Das ist nur eine der negativen Folgen, die der mit Hauruck und unter dem Applaus der rechten Opposition eingeführte neue Gerichtshof nach sich ziehen wird und vor denen Rechtsexperten landauf landab gewarnt haben: Einen "gewaltigen Fußtritt" für den Rechtsstaat sieht etwa Heinz Mayer, Dekan der Wiener Rechtswissenschaftlichen Fakultät, mit dem Wunschprojekt Innenminister Platters verwirklicht; als "nicht ausreichend diskutiert" kritisiert Verfassungsgerichtshof-Präsident Karl Korinek die Neuerung. Da ist was dran, wie auch das Beispiel von Justizministerin Maria Berger zeigt: Sie hat dem - später von ihr kritisierten - Vorhaben im Ministerrat zugestimmt, ohne es auch nur gelesen zu haben. Jedenfalls hat es die Koalition in diesem Punkt zu erstaunlichem Tempo gebracht. Jahrzehntealte andere Vorhaben, die Verwaltungsgerichtsbarkeit umzugestalten und damit den Verwaltungsgerichtshof zu entlasten, haben SPÖ und ÖVP auf die lange Bank geschoben (die gestern beschlossene Verfassungsbereinigung ist zwar auch nett, fällt aber eher unter Kosmetik). Kein Wunder, denn davon wären nicht Asylwerber aus aller Welt betroffen, sondern Interessen der Bundesländer, die an Macht verlören.
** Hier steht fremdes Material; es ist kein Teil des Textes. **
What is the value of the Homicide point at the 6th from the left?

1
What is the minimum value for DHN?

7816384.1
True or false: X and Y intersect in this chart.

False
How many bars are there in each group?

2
Kaltschnäuzig ist die Koalition über die Kritik hinweggegangen und hat gehandelt. Dass sie handelt, sollte man ihr aber nicht von vornherein zum Vorwurf machen. Von allen Seiten tönt es seit Jahr und Tag, dass die Verfahren zu lange dauern. Mit der Konsequenz, dass sich beim einzelnen Fremden mit zunehmender Dauer des Aufenthalts nach und nach ein Recht entwickelt, in Österreich zu bleiben - ob er nun belegen kann, in seiner Heimat politisch verfolgt zu werden, oder nicht.
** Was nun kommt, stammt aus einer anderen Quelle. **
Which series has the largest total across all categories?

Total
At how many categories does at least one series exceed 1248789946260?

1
Als Versuch, die Verfahren zu verkürzen, verdient der Asylgerichtshof Unterstützung. Wenn als zweite Instanz ein wirklich unabhängiges Gericht entscheidet, das jeden einzelnen Fall in faktischer und rechtlicher Sicht überprüfen kann, so genügt der Rechtsweg allen grundrechtlichen Anforderungen. Es steht nirgends geschrieben, dass die Mitglieder des neuen Asylgerichtshofs schlechtere Richter sein werden als die Hofräte des Verwaltungsgerichtshofs. Und eine dritte Entscheidung verlangen zu können, erhöht zwar naturgemäß die Chancen, Recht zu bekommen, aber nicht zwangsläufig die Richtigkeit des Ergebnisses. Dass Asylwerber und ihre Berater gleichwohl nach diesen Chancen greifen, solange sie bestehen, kann man ihnen nicht verübeln.
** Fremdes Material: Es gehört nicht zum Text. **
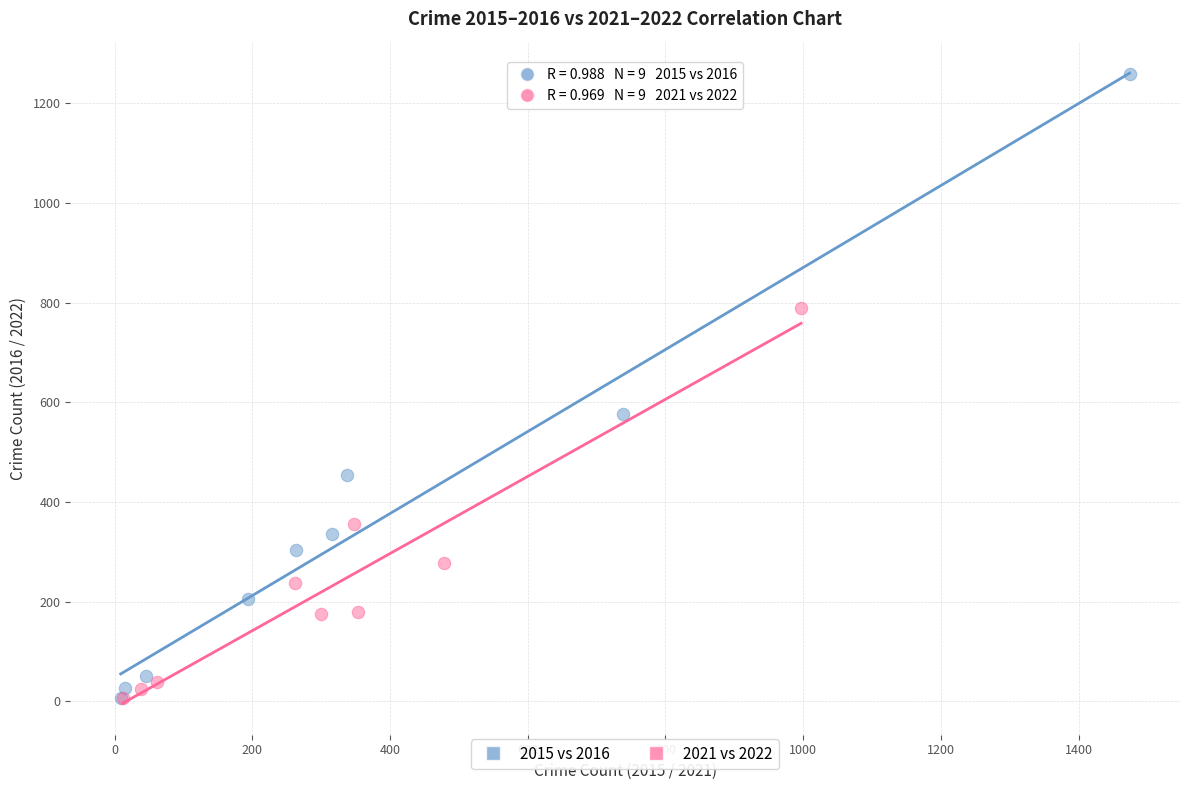

Which series contains the highest Y value?

2015 vs 2016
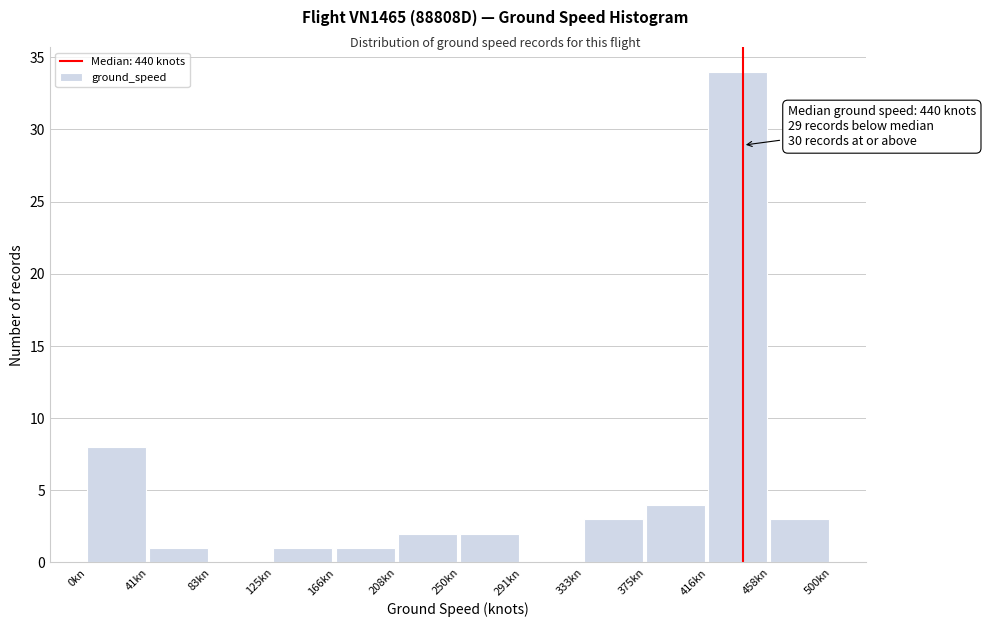

Over which range of the x-axis is the bar tallest?

415 to 460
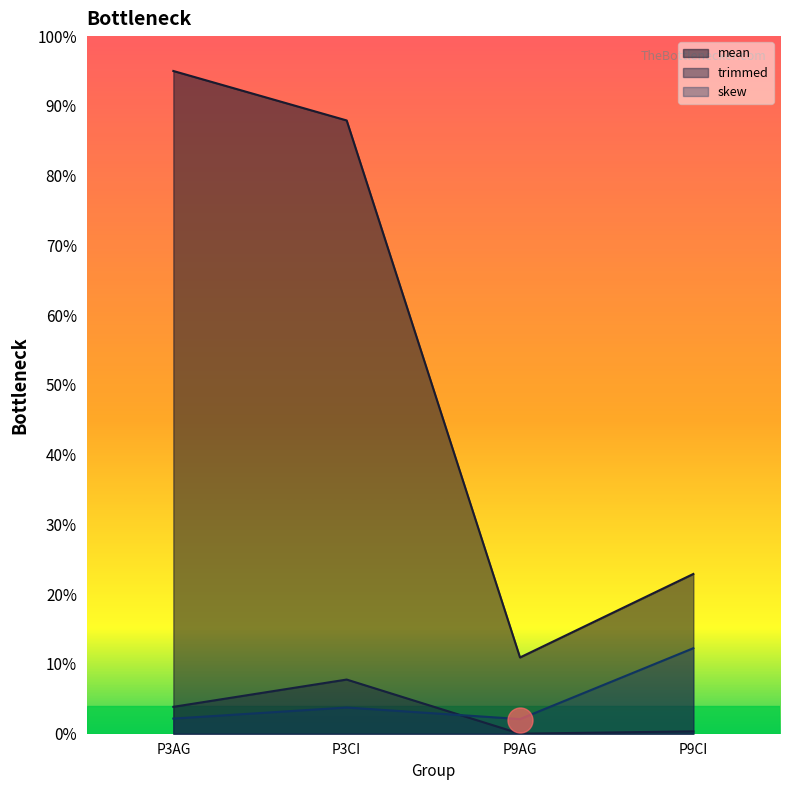

True or false: skew and mean cross at least once.

False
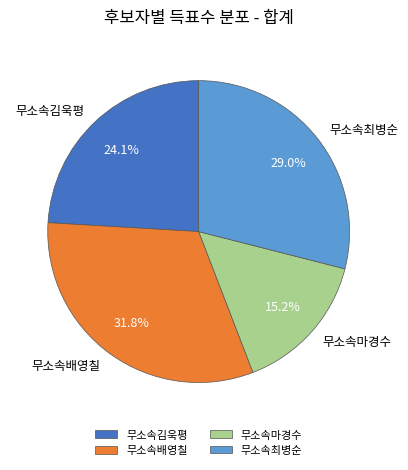

To the nearest percent, what percentage of the pie is 무소속배영칠?

32%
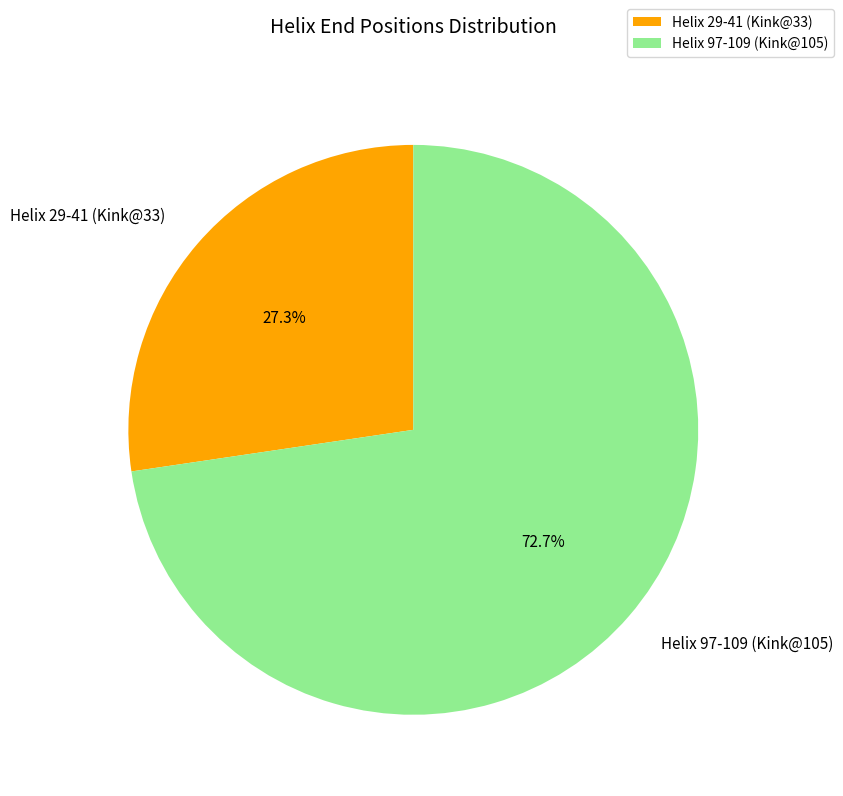

Is there any slice that represents more than half of the pie?

Yes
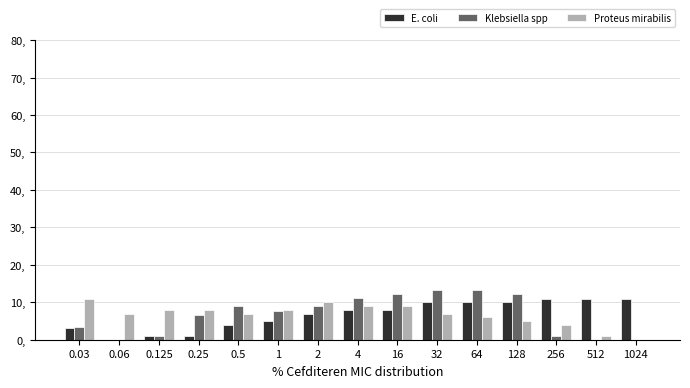

Which series changed the most between 32 and 256?

Klebsiella spp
Wenn dem kommenden Asylgerichtshof daran gelegen ist, das bestehende rechtsstaatliche Niveau zu erhalten, dann wird er mit seinen Richtern zu beweisen haben, dass sie rasch und doch richtig zu entscheiden vermögen. Diese Möglichkeit wollen wir ihnen nicht im Vorhinein absprechen. Der Innenminister, dem irritierenderweise allein (und nicht auch den Asylwerbern) das Recht zukommen wird, Grundsatzentscheidungen des Verwaltungsgerichtshofs herbeizuführen (dies allerdings ohne Auswirkung auf den entschiedenen Fall), wird sich bei solchen Initiativen bemühen müssen, den Eindruck zu vermeiden, dass es ihm in Wahrheit um einen Asylabwehrgerichtshof geht.
Und die zu ungeahnter Tatkraft gekommene Koalition muss sich des Themas Fremdenrecht ernsthaft und in einem größeren Rahmen annehmen. Österreich hat schon bisher ganz gut von und mit Zuwanderern gelebt und wird angesichts sinkender Geburtenziffern auch in Zukunft auf sie angewiesen sein. Und im selben Maß, in dem realistische Chancen auf eine geordnete Aufnahme in diesem Land steigen, verliert der Umweg über bloß vorgebliche Asylgründe an Attraktivität. Wer daheim aber wirklich verfolgt wird, muss weiterhin auf Asyl und Sicherheit in Österreich vertrauen dürfen.